Ia mencontohkan, transport oriented development di Jepang dimulai tahun 1872 , dan diperkirakan akan rampung pada tahun 2045. Artinya, TOD tersebut harus dipadukan dengan pengembangan tata kota yang konsisten dalam jangka panjang.
“Di Indonesia, mengawal tata kota ini susahnya setengah mati. Setiap pergantian kepala daerah, hampir pasti diikuti perubahan tata kota,” kata Lookman.
Hingga kini, 80% PDB dihasilkan dari Pulau Jawa. Nah, di Pulau Jawa ini, transportasi logistik 97% dilakukan dengan moda transportasi jalan raya. Terminal barang yang memakai kereta api cuma ada di Pelabuhan Tanjung Perak dan Tanjung Priok. Akibatnya, industri mendekati jalan tol, kalangan petani yang tidak memiliki modal yang kuat, terpaksa minggir. Biaya transportasinya lebih tinggi.
“Kalau pemerintah mau membangun terminal barang, hub logistik, paling tidak, biaya logistik di Pulau Jawa bisa diturunkan,” tegasnya.
Sejalan dengan apa yang dikemukakan Ellen, Lookman mengemukakan pemikirannya. Tol laut yang menggunakan kapal-kapal Pelni, terjadwal akan jalan terus, ada atau tidak ada muatan. Karena pelayaran Pelni disubsidi melalui public services obligation (PSO). Diharapkan ongkosnya murah.
Tapi kemudian persoalannya, adalah biaya dari pelabuhan Pelni di wilayah timur Indonesia, ke tujuan akhir barang akan dikirim yang sangat mahal. Di sana ada pergantian moda transportasi atau transfer, dari kapal laut, ke angkutan jalan raya, terus ke angkutan udara.

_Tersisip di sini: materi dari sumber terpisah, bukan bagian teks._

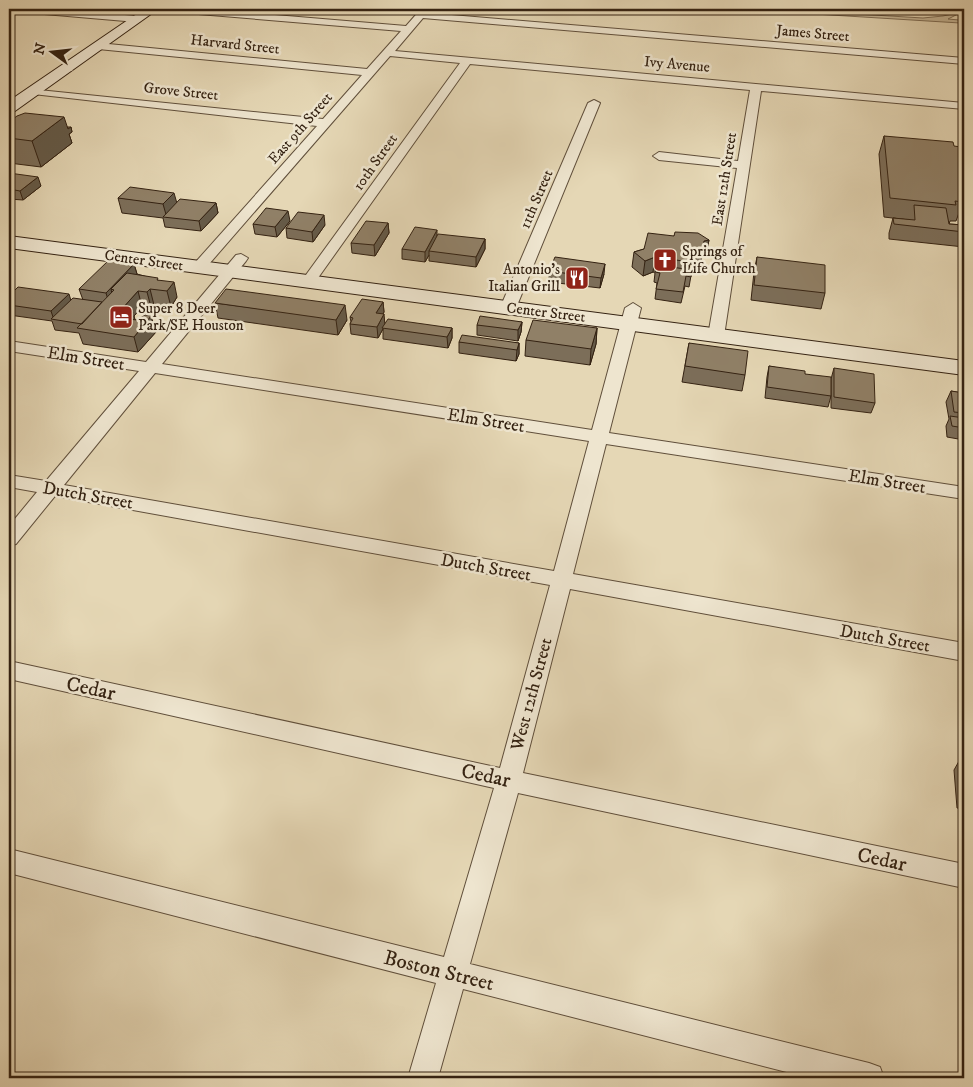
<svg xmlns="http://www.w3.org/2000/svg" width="973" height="1087" font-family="'IM FELL DW Pica',serif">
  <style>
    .green { fill: #c7b899; stroke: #7e6d56 }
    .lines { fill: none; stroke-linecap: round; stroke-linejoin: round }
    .street-casing { stroke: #604f3b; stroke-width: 2 }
    .secondary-casing { stroke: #342212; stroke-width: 2 }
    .street { fill: #eee5cf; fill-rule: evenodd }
    .secondary { fill: #eee5cf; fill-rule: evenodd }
    .wall { fill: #7c6e59; stroke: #342212 }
    .shaded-wall { fill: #655a48; stroke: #342212 }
    .building { fill: #908067; stroke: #342212 }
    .labels { text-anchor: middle; stroke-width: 5; stroke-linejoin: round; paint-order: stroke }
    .far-street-label { font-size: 15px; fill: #342212; stroke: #eee5cf }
    .far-poi-label { font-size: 15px; fill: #342212; stroke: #eee5cf; text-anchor: start }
    .street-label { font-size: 18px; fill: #342212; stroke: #eee5cf }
    .near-street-label { font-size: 21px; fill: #342212; stroke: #eee5cf }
  </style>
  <rect width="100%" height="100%" fill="#e5d7b5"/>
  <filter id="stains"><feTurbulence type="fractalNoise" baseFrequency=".004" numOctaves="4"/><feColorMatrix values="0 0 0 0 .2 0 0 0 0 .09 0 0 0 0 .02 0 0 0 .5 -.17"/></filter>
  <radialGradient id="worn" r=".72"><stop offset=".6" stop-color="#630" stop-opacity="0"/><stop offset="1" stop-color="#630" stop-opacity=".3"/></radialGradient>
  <path class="green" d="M 734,9 L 774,9 L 923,18 L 943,16 L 952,14 L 957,9 L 964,9 L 964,11 L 948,19 L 959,20 L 960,23 Z
    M 828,9 L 918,9 L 920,14 Z"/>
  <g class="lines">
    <g class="street-casing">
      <path id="street" d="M 16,9 L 51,9 L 137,16 L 142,19 L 137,22 L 21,12 Z
        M 169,9 L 204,9 L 406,26 L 421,9 L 431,9 L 428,13 L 964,58 L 964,64 L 423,18 L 395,51 L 964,103 L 964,109 L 761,91 L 724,336 L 716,341 L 708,336 L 737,168 L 659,160 L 653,156 L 659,152 L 738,161 L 750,90 L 470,64 L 313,285 L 303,285 L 301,282 L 303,279 L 460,63 L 390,56 L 203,271 L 193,271 L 191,268 L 193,265 L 317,126 L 33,94 L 29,93 L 29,89 L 323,119 L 362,75 L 98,49 L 93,46 L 98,43 L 367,69 L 401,31 L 174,12 Z
        M 594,100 L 600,103 L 516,308 L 513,311 L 503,311 L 500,308 L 588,103 Z
        M 241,254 L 248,258 L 246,261 L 162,364 L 592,430 L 625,308 L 633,303 L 641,308 L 609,433 L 964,487 L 964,499 L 606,444 L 573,574 L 964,643 L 964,661 L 570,589 L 523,773 L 964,864 L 964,888 L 518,793 L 470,964 L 869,1063 L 880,1067 L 884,1078 L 810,1078 L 463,989 L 438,1078 L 408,1078 L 436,983 L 9,873 L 9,849 L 444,957 L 494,788 L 9,679 L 9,661 L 500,768 L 550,585 L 55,496 L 16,544 L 9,546 L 9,526 L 37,492 L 9,487 L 9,475 L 46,481 L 139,371 L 9,351 L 9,341 L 146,362 L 236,255 ZM 155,373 L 589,441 L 554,571 L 64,485 Z"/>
    </g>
    <g class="secondary-casing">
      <path id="secondary" d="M 144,9 L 158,9 L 15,111 L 9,113 L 9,101 Z
        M 9,236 L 964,361 L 964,375 L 9,248 Z"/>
    </g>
    <use href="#street" class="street"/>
    <use href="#secondary" class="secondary"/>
  </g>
  <path class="wall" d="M 67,127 L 71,127 L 72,132 L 69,134 L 72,143 L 41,167 L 9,163 L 9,138 Z
    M 884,136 L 964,162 L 964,187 L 961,194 L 963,202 L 956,221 L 950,221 L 949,224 L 964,225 L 964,247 L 889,239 L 889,233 L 893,218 L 909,220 L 884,217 L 879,154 Z
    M 9,173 L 41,186 L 23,200 L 9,199 Z
    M 118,198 L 177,203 L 216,203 L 218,213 L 201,231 L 165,227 L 163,218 L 122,213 Z
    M 290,221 L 277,237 L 255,234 L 253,224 Z
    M 388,223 L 389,233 L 375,256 L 352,253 L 351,243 Z
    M 325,225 L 313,242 L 287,238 L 286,228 Z
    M 437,236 L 485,239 L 485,249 L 476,267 L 429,261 L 429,255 L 425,262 L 402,259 L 402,249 Z
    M 674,236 L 709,240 L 706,255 L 702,256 L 700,265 L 690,264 L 689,269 L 692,270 L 689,287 L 685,286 L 681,303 L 655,299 L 657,283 L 654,282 L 655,273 L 653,272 L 643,276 L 632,267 L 634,252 L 644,249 Z
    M 757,257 L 825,293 L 821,309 L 751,300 L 754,272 Z
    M 134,264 L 137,274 L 158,280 L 177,297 L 171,307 L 154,305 L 151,307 L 142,307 L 134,316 L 135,320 L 137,320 L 151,316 L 156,332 L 138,352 L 83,344 L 79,333 L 55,330 L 52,321 L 9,315 L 9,296 L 71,300 L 83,300 L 79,289 Z
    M 549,271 L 604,274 L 600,288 L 549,282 Z
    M 383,302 L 384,312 L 383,314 L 385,324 L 452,328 L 452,338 L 448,348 L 383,339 L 383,329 L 378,338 L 351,334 L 350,324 L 351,322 L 350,317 Z
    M 215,303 L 347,320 L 338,335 L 218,318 Z
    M 522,322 L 521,332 L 518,341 L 477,335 L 477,325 Z
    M 597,328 L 596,344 L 590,365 L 525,356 L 526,340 Z
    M 459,342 L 519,343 L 519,354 L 516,361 L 459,353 Z
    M 689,343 L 745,375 L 742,391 L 682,382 Z
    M 769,366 L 805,374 L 831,396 L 828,407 L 765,398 L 767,377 Z
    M 834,368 L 875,403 L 871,413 L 831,408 L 831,379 Z
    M 964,384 L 964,440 L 947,437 L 946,426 L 949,419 L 946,402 L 951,391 L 961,393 Z
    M 963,754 L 964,755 L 964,809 L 957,808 L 954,770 Z"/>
  <path class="shaded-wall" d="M 64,117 L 68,129 L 71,127 L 72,132 L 69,134 L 72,143 L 41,167 L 32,141 Z
    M 38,177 L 41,186 L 23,200 L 20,191 Z
    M 174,193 L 178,207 L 167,218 L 163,204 Z
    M 216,203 L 218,213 L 201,231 L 199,221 Z
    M 288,211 L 290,221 L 277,237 L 275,227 Z
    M 324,215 L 325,225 L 313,242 L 312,232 Z
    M 388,223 L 389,233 L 375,256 L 374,245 Z
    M 437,230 L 437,240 L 429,251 L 429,255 L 425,262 L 425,252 Z
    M 485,239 L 485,249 L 476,267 L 476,257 Z
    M 709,240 L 706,255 L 702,256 L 700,265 L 704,241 Z
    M 655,257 L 653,272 L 643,276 L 645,261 Z
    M 134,264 L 137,274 L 116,296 L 114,290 L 111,289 L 113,299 L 109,303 L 106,293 Z
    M 605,264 L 604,274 L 600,288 L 601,278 Z
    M 174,282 L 177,297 L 171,307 L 167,291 Z
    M 150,289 L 154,305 L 151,307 L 147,292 Z
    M 138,291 L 142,307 L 134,316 L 137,328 L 132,335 L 121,310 Z
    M 69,294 L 72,304 L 54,320 L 51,311 Z
    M 383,302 L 384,312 L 377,324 L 376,313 Z
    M 345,305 L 347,320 L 338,335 L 336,320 Z
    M 384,314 L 385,325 L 378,338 L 377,327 Z
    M 151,316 L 156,332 L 138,352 L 134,337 Z
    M 522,322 L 521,332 L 518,341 L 518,330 Z
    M 452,328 L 452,338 L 448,348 L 447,337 Z
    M 597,328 L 596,344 L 590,365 L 591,349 Z
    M 519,343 L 519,354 L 516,361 L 517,350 Z"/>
  <path class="building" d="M 25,113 L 64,117 L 32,141 L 9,138 L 9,122 L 17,116 Z
    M 884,136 L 953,142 L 954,146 L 961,147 L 964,162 L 964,177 L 962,177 L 962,181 L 959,181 L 963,202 L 955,201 L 956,205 L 890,198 Z
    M 9,173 L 38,177 L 20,191 L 9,189 Z
    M 130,187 L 174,193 L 163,204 L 118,198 Z
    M 180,199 L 216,203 L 199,221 L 163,217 Z
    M 914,205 L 946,208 L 949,224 L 964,225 L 964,232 L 894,224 L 893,218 L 915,220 Z
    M 266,208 L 288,211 L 275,227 L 253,224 Z
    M 298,212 L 324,215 L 312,232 L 286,228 Z
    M 366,221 L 388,223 L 374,245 L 351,243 Z
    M 415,227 L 437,230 L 425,252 L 402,249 Z
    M 675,232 L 698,233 L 709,240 L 704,241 L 702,250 L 693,249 L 690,262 L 655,257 L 645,261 L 634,252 L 644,249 L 648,233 L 674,236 Z
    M 438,234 L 485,239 L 476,257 L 429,251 Z
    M 555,257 L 605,264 L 601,278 L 549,271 Z
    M 757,257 L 825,265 L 825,293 L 754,285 Z
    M 109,260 L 134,264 L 106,293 L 79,289 Z
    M 657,265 L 692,270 L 691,277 L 686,276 L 683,292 L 656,289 L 660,273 L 655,272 Z
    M 127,273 L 158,278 L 157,280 L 174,282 L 167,291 L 150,289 L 147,292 L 138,291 L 121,310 L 133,312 L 128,319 L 137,320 L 145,315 L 151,316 L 134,337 L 77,328 L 114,290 L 111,289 Z
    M 18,287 L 69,294 L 51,311 L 9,305 L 9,296 Z
    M 226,289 L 345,305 L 336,320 L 215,303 Z
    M 73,298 L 102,302 L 82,324 L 51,319 Z
    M 362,299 L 383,302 L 376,313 L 384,314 L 377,327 L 350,324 L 353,318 L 350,317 Z
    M 480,316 L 522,322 L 518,330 L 477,325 Z
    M 388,319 L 452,328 L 447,337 L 382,328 Z
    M 533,320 L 597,328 L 591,349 L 526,340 Z
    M 462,335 L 519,343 L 517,350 L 459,342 Z
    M 689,343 L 748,351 L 745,375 L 685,366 Z
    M 769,366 L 805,371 L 805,374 L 831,377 L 831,396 L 767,387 Z
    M 834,368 L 874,374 L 875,403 L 834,397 Z
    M 951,391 L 964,393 L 964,413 L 954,412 Z
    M 950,416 L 964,418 L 964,428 L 952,426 Z
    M 963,754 L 964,755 L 964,767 Z"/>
  <defs>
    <g id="church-square" transform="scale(1.25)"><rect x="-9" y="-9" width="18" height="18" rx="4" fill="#8f2418" stroke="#eee5cf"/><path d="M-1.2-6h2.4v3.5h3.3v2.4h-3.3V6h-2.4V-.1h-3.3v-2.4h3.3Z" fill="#fff"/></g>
    <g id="restaurant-square" transform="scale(1.25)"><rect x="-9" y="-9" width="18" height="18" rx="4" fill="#8f2418" stroke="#eee5cf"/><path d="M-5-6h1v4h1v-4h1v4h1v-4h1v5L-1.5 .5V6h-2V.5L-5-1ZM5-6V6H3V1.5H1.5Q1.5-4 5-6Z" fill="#fff"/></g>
    <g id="hotel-square" transform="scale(1.25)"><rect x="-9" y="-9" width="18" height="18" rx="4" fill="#8f2418" stroke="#eee5cf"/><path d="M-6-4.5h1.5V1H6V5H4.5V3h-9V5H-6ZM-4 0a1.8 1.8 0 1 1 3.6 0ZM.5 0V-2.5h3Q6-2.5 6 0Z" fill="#fff"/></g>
  </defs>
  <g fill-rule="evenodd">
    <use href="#church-square" x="665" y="260"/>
    <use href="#restaurant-square" x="577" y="278"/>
    <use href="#hotel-square" x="121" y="317"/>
  </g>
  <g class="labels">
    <g class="far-street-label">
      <text transform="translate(813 33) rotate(5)" y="5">James Street</text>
      <text transform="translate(235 44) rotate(6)" y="5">Harvard Street</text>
      <text transform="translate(677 64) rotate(5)" y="5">Ivy Avenue</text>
      <text transform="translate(181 91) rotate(6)" y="5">Grove Street</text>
      <text transform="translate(300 128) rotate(-49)" y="5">East 9th Street</text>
      <text transform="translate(375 162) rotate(-55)" y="5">10th Street</text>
      <text transform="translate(724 179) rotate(-81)" y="5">East 12th Street</text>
      <text transform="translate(536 199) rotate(-67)" y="5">11th Street</text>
      <text transform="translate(144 260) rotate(8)" y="5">Center Street</text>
      <text transform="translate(546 312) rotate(7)" y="5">Center Street</text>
    </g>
    <g class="far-poi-label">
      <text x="682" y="256">Springs of<tspan x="682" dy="17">Life Church</tspan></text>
      <text x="560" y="274" text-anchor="end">Antonio's<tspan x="560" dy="17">Italian Grill</tspan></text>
      <text x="138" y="313">Super 8 Deer<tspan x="138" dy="17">Park/SE Houston</tspan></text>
    </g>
    <g class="street-label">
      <text transform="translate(86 358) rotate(9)" y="6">Elm Street</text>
      <text transform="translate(486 420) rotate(9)" y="6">Elm Street</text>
      <text transform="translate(887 481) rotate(9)" y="6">Elm Street</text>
      <text transform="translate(88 495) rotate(10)" y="6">Dutch Street</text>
      <text transform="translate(486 567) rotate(10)" y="6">Dutch Street</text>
      <text transform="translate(885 638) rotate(10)" y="6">Dutch Street</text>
      <text transform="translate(531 694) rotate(-75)" y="6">West 12th Street</text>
    </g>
    <g class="near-street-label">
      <text transform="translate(91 688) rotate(12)" y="7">Cedar</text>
      <text transform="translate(486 775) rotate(12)" y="7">Cedar</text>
      <text transform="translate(882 859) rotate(12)" y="7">Cedar</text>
      <text transform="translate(439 970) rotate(14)" y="7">Boston Street</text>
    </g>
  </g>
  <rect width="973" height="1087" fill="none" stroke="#e5d7b5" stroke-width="30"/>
  <rect x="10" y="10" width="953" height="1067" fill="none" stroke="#342212" stroke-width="2.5"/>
  <rect x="15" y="15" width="943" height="1057" fill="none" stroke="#342212"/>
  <g transform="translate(52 52) rotate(285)" stroke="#eee5cf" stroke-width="4" paint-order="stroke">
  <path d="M0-4L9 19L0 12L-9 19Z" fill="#342212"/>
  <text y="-8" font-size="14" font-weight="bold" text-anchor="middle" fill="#342212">N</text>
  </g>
  <rect width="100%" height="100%" filter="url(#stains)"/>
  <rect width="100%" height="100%" fill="url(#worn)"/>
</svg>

“Biaya tol laut-nya ok murah, tapi ongkos ke tujuan akhir atau last money, bisa sampai 90% dari total biaya pengiriman,”
Lookman mengatakan, meskipun angkutan barang jalan raya menjadi tulang punggung angkutan logistik nasional, sejauh ini Asosiasi Pengusaha Truk Indonesia (Aprtindo) tidak memiliki bargaining position yang kuat terhadap pemerintah.
Pasalnya, hingga kini jumlah truk yang pemiliknya tergabung dalam Aptrindo belum sampai 10 ribu. Sedangkan jumlah truk di Indonesia sekitar enam juta unit. Sebagian besar truk di Indonesia dimiliki oleh para pengusaha untuk mengangkut barangnya sendiri. “Jadi, kami belum didenger.”